The result was amazing! Lemon tastes soooo extremely good in coconut flour pancakes, and the coconut flour didn’t overpower it at all! Below is the recipe I adapted and used to make these goodies.

If you have lemons and coconut flour lying around in your kitchen, this is a great way to use them! I also had the idea of making a sort of coconut flour lemon cake, but haven’t gotten around to it yet. Hopefully I’ll find the time to do it soon and post, but for now, you gotta try these lemon coconut flour pancakes!

Lemon Coconut Flour Pancakes (Gluten-Free and Paleo)
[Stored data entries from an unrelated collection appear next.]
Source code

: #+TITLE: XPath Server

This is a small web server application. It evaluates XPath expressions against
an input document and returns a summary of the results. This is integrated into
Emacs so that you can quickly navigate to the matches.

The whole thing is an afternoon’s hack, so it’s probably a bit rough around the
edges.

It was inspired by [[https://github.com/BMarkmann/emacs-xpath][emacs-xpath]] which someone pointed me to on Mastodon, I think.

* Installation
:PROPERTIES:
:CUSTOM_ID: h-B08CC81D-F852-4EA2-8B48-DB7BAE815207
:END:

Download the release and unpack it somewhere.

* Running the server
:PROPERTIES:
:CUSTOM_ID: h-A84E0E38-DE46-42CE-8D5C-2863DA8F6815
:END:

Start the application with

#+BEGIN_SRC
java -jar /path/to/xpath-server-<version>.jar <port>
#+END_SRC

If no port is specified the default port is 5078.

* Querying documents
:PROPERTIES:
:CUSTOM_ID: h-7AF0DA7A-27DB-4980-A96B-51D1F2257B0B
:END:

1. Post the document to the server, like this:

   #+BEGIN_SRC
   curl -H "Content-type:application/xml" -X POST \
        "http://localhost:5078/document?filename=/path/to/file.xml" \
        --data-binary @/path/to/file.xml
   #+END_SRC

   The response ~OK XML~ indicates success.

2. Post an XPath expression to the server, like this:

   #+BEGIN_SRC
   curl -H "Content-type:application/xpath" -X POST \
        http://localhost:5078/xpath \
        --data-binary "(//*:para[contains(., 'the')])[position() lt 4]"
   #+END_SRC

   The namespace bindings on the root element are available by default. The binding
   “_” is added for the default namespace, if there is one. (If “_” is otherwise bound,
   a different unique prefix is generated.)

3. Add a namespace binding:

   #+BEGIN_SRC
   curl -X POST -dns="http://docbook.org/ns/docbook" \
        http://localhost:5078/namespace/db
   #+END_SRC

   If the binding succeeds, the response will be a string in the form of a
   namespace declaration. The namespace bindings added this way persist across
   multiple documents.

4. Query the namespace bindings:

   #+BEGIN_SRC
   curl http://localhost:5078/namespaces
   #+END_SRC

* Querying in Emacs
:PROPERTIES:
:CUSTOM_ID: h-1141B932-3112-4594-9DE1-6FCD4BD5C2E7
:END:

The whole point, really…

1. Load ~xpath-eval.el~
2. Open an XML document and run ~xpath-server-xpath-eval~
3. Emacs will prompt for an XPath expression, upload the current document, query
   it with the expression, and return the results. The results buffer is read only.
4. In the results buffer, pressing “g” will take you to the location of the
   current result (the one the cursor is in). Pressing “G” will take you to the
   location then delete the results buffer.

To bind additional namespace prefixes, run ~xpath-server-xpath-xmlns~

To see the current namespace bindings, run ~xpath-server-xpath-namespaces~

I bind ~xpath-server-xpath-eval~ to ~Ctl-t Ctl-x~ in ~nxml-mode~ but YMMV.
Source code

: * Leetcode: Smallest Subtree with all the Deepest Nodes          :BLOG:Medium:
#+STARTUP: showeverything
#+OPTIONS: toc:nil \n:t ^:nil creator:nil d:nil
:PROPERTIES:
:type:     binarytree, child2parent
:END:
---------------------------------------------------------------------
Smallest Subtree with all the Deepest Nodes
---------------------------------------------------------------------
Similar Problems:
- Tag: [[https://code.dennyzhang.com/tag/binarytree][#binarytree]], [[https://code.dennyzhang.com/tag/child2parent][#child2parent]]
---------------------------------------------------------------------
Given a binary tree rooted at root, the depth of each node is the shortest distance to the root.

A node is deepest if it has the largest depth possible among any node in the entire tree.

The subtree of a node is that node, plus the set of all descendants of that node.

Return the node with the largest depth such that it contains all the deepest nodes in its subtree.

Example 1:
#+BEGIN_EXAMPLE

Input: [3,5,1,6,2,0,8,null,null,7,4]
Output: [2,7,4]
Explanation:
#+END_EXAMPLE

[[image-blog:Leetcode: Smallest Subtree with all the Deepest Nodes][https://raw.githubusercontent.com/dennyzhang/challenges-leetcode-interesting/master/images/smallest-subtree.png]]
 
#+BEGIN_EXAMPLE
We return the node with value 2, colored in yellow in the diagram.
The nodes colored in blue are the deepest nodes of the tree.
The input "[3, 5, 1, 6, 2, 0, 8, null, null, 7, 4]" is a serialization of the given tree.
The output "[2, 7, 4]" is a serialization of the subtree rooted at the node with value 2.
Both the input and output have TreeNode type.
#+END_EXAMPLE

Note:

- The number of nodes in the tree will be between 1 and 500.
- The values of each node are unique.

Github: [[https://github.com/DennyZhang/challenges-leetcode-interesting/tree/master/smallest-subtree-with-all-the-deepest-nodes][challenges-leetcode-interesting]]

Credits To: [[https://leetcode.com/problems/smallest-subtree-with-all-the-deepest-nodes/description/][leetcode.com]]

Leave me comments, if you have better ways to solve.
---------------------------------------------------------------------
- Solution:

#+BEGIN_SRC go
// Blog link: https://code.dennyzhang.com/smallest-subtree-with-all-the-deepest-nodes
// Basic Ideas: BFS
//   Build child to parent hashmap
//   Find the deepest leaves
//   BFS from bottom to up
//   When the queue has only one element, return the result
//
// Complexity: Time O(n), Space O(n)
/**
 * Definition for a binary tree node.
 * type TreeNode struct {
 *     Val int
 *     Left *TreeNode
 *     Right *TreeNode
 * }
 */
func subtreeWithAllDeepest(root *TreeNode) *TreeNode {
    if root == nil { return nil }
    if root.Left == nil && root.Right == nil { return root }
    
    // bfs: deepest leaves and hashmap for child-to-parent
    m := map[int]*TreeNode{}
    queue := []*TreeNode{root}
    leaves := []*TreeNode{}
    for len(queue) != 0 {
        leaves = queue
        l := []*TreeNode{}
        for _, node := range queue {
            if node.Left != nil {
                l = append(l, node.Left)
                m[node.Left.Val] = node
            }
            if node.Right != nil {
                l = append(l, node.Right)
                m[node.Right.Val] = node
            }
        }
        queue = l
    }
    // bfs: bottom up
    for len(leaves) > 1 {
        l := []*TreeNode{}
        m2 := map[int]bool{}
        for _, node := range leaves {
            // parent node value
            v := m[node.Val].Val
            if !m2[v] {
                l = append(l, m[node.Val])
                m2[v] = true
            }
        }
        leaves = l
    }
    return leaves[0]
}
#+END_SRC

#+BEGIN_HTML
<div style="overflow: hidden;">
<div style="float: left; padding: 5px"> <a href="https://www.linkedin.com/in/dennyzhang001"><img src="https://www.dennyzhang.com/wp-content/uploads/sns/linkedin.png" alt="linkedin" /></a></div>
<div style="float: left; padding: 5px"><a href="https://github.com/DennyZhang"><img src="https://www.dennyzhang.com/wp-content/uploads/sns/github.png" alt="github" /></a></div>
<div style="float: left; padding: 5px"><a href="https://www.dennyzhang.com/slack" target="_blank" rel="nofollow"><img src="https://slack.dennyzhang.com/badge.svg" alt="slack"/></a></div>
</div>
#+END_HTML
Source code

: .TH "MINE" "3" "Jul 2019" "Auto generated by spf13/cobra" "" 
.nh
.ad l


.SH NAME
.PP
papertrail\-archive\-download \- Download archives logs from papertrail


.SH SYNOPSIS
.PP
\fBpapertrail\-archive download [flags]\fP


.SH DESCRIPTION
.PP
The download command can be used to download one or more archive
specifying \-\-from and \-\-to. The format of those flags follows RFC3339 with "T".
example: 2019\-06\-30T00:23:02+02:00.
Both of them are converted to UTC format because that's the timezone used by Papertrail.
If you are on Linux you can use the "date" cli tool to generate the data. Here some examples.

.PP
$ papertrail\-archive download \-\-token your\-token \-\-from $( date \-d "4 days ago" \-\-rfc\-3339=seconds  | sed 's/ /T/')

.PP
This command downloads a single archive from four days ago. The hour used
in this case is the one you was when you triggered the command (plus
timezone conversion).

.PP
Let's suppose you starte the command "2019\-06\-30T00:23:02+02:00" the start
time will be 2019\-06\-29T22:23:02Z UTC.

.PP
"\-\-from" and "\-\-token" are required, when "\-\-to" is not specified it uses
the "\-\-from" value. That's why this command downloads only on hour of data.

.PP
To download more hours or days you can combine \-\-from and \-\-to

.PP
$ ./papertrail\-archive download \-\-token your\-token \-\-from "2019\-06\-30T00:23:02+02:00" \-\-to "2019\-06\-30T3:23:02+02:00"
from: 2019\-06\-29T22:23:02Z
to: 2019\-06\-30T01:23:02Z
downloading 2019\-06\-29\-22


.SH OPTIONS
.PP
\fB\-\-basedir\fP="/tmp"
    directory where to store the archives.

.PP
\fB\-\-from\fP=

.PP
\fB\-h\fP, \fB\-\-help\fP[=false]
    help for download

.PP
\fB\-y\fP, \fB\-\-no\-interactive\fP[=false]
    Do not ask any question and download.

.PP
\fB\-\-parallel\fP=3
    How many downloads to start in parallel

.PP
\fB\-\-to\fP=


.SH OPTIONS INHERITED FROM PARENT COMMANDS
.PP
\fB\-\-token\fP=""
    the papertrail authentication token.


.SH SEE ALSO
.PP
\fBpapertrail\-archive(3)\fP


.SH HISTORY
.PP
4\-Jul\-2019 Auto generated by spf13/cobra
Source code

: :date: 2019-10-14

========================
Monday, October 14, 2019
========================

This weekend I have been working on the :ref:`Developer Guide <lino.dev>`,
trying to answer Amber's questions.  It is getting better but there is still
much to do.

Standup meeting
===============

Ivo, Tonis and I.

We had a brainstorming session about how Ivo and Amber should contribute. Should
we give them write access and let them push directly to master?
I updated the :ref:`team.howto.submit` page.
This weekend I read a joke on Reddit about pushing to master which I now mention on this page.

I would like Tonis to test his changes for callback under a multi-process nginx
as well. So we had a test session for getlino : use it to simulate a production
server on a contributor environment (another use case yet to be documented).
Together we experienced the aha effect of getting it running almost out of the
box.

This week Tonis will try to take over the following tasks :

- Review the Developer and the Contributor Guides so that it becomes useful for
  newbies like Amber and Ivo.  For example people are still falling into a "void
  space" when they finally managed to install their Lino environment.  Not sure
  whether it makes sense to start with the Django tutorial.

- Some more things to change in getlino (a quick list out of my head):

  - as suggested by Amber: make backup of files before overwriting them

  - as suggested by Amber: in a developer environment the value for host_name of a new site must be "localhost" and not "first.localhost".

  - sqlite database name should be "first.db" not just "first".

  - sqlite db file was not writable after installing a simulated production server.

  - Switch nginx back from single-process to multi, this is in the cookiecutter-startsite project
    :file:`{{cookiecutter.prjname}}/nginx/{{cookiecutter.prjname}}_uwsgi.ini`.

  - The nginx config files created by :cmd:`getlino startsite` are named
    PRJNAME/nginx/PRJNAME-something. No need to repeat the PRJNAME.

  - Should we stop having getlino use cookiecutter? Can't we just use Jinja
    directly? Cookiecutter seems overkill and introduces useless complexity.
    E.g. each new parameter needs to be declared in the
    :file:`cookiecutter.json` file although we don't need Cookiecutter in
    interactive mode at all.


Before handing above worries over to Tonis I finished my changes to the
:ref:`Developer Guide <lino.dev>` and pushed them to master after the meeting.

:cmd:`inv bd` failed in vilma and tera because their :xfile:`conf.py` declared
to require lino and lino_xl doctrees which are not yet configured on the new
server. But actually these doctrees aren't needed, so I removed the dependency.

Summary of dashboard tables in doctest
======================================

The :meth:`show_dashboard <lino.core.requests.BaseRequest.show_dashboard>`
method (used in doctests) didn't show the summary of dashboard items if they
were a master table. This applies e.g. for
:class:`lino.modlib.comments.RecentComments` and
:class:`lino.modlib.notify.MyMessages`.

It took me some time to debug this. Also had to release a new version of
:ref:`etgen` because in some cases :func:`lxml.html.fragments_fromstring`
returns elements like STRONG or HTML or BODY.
*See my notes on Buttermilk Coconut Flour Pancakes for how to make your own buttermilk (dairy and non-dairy version)

1/2 cup of Coconut Flour

3 tsp of Baking Powder

1 tsp of Salt

1 cup of Buttermilk*

2 tbsp of Coconut Oil

4 Eggs (separated)

1 whole Lemon (juice and zest)

Extra Coconut Oil for frying

What you’ll need to do:

In a large bowl mix up the dry ingredients: coconut flour, baking powder, salt.

Now, separate the egg yolks from the whites.

In a medium-sized bowl combine the wet ingredients: egg yolks, coconut oil, and buttermilk*.

Pour the egg yolk mixture into the coconut flour mixture, this will take a few minutes to whisk well together.

Using an electric mixer (or by hand if you have it in you), whip the egg whites till quite foamy, or stiff. This will make to give more rise in your coconut flour pancakes.

Fold the stiff egg white into the batter, until it’s fully incorporated.

Now add the juice and zest into your batter.

This next step is important when making coconut flour pancakes, as it determines the texture of your batter. You’re gonna need to let it sit for 4-5 minutes in order to let the coconut flour absorb all the moisture. If the mixture appears too runny, let it sit for a couple of minutes longer. Be patient! For coconut flour pancakes, it takes some time for the coconut flour to be able to absorb everything.

Once the flour has absorbed all the moisture and it’s at the texture you want, heat a non-stick pan on medium low, and add the coconut oil/any other kind of oil you want to use for frying. Make sure you grease it well so the coconut flour pancakes won’t stick!

I use a  1/4 cup for equally sized coconut flour pancakes, but you can also use a ladle or serving spoon. Now pour the mixture into the pan, but remember not to make them too thick, otherwise they will be difficult to flip and won’t cook evenly!

Cook them until your coconut flour pancakes are golden brown and the kitchen smells like lemony goodness!

I drizzled mine with some grass-fed butter and organic honey. Words are lacking right now…mouth too full!